Committee members pressed why the $25,000,000 previously allocated to Medicaid did not restore these services. O’Connell said the department entered the year expecting a large supplemental general‑fund need and followed executive‑order holdbacks (including a 3% reduction) and other cost‑containment steps. She said some services are legally protected under Idaho code and therefore not eligible for elimination, and the department pursued rate reductions and other measures before cutting services.

Lawmakers and attendees framed the reductions as having local consequences for law enforcement and families. Representative Green and others cited a sheriff’s letter and in‑committee examples—one legislator said four deaths had been reported among members since service reductions—to argue for funding ACT to reduce emergency and criminal‑justice costs.

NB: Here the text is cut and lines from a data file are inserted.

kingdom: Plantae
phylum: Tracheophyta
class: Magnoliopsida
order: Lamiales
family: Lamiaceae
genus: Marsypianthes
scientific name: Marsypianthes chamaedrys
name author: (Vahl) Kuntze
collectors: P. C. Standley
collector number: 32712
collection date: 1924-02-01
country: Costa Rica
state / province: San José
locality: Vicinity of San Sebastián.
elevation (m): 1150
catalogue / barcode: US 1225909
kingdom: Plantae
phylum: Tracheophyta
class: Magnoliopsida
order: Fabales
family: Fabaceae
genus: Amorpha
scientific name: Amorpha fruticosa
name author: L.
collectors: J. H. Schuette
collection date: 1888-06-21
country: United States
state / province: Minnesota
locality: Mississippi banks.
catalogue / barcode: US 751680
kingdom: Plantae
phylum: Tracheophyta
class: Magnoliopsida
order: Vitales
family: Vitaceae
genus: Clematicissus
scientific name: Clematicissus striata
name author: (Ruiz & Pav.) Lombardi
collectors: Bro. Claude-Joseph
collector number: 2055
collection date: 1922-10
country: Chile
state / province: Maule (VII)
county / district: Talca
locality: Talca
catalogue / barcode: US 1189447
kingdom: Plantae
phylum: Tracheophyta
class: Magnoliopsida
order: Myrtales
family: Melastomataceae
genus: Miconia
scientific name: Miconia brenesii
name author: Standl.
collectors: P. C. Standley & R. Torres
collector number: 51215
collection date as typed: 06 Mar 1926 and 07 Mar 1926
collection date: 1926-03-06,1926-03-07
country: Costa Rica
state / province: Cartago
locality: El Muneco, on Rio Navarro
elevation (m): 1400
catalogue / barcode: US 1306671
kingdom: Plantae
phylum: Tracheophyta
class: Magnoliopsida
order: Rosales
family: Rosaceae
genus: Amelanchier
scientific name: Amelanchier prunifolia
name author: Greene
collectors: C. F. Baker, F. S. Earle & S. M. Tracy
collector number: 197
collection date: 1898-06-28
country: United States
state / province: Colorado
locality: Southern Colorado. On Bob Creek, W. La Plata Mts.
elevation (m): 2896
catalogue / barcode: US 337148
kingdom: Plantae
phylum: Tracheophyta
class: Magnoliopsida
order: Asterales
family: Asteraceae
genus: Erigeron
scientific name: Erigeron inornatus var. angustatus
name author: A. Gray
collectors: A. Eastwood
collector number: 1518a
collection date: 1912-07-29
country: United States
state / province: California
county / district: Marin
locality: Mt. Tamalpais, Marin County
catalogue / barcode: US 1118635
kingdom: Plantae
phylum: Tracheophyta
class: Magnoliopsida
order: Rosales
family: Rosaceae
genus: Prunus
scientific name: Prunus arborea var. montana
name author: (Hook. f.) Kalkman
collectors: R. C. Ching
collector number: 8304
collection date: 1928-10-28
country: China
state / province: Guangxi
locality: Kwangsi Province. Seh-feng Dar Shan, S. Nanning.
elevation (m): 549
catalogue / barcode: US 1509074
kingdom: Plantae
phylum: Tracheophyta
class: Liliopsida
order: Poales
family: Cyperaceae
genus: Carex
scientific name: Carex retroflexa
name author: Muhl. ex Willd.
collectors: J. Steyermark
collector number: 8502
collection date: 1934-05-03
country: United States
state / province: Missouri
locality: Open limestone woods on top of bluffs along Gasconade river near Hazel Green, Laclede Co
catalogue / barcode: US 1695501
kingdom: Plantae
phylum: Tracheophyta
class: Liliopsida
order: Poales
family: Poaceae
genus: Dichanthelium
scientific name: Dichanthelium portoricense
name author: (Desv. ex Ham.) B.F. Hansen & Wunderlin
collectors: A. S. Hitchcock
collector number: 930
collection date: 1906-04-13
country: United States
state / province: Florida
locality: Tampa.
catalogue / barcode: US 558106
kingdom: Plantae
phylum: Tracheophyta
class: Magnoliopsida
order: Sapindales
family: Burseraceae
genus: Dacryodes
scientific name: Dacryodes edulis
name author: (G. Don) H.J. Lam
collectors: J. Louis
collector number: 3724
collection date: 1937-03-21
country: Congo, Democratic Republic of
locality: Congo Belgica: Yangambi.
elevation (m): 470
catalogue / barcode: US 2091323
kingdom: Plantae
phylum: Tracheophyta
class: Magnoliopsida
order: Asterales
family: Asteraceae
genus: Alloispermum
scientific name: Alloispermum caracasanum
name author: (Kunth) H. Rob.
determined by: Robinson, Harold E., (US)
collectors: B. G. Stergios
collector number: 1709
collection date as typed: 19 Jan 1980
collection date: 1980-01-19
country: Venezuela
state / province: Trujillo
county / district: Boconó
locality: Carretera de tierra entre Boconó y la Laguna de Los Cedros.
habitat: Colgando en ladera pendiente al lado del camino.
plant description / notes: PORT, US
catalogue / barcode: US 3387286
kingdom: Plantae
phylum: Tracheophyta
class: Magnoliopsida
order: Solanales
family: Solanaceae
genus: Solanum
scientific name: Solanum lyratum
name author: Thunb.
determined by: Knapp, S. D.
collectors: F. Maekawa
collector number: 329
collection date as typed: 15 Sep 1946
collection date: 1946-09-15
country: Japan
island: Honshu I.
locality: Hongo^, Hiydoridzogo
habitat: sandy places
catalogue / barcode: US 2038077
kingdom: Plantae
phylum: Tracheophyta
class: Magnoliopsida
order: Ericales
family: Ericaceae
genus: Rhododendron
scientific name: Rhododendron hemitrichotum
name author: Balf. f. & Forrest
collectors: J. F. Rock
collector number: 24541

Sen. Cook also described two other funding options discussed with the department. He put the FY26 remainder cost for statewide adult peer‑support services at about $2,000,000 and the FY27 full‑year cost at $6,000,000; peer supports involve trained peers (about 40 hours of training, cost roughly $600) who assist people in recovery. For a program the transcript calls Healthy Connections—described as a tiered pediatric clinic support model whose statutory change led to its elimination—he estimated roughly $1,500,000 to complete FY26 and $6,300,000 for FY27 to restore the highest tier of services.

O’Connell clarified that ACT had previously been delivered by state behavioral‑health clinicians, then folded into the Magellan behavioral‑health contract to leverage federal match; Medicaid began paying for the service under that contract on 07/01/2024, she said. Department leaders told the committee they pursued broad rate reductions and other feasible cost‑saving steps before cutting services and are prepared to share memos sent to JFAC members documenting those steps.

The committee did not take formal action. Co‑chair Representative Redmond said there is a bill in House Health and Welfare to fund ACT and suggested that if Medicaid claims are paid from the Millennium Fund, the panel should consider a statutory change to make that explicit. Members agreed they may convene again to decide how to allocate available funds.

The committee adjourned without a vote.